Triple motif in Alu elements. A) Short-sequence motif-finding analysis on 50-bp windows across opening motif 1 revealed a triple motif that consisted of ESR1, bZIP and Pax-like domain binding sequences. B) Triple motif is part of the 3′-end of Alu repetitive elements. Every triple motif in the genome overlaps with the right arm of Alu repetitive elements.
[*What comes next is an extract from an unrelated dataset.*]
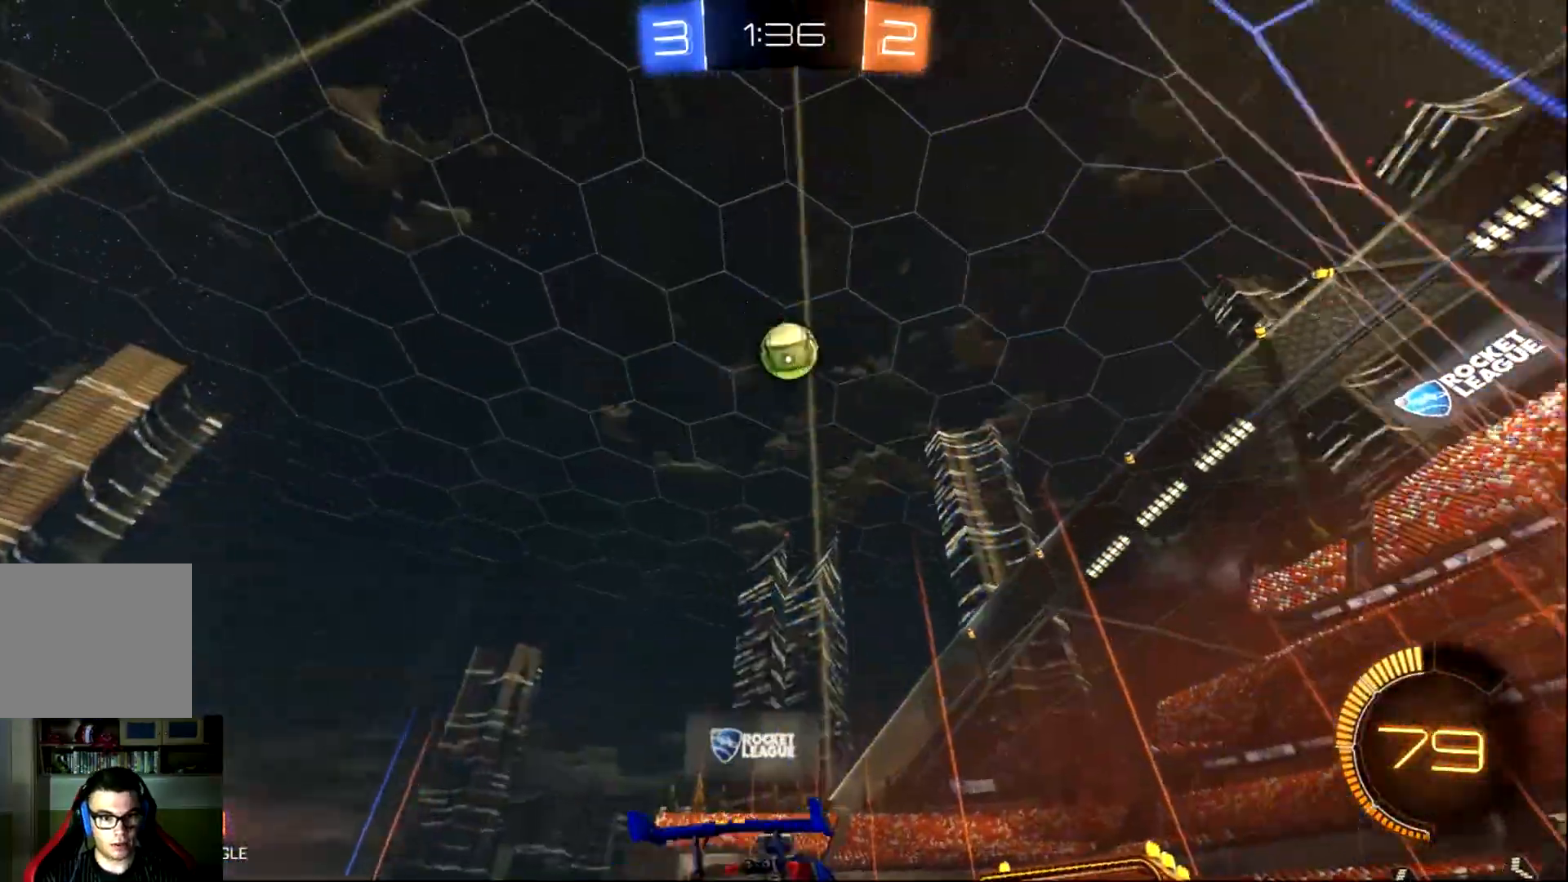
{"buttons": ["CROSS", "CIRCLE"], "left_stick": "center", "events": [[50, "R2", "up"], [117, "CROSS", "down"], [150, "CIRCLE", "down"], [150, "left_stick", "down"], [317, "CROSS", "up"], [317, "left_stick", "center"], [384, "CROSS", "down"]]}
C) Conservation, measured as entropy, of full-length Alu sequences in the genome was analyzed together with flanking sequences. Higher entropy, denoted as natural units of information (Nats), indicates higher conservation. D) Aggregated ATAC-seq signals across Alu sequences of at least 300 bp in length, together with 50 bp of surrounding sequence. Red and blue indicate positive and negative strand cuts, respectively. ATAC-seq peaks are enriched over the triple motif region, but are depleted in A-rich regions. E) Frequency of overlap of individual positions within the Alu elements and open chromatin regions. The 3′ end of Alu elements more frequently coincides with open chromatin than does the 5′ end.

Figure 4.

Alu conservation and co-option in primate species. Heat map shows the conservation of Alu elements across primate species. Only Alus that were associated with genes (within 10 kb of TSSs) were examined. Green indicates presence, red absence, and gray inconclusive. Alu conservation decreases with evolutionary distance.

Figure 5.

Involvement of TEs in dynamic chromatin changes upon decidualization. A) Relative frequency of ATAC-seq peaks overlapping repetitive elements identified by RepeatMasker. Of the six most abundant TE families in ATAC-seq peaks, only one [chicken repeat 1 (CR1)] exceeds the frequency that is expected by chance. B) The frequency of TE families was also determined across 180,000 open chromatin peaks. The y axis indicates the frequency of each family across bins of 10,000 peaks that are ranked on the x axis from the most opening (1) to the most closing peak (185,084).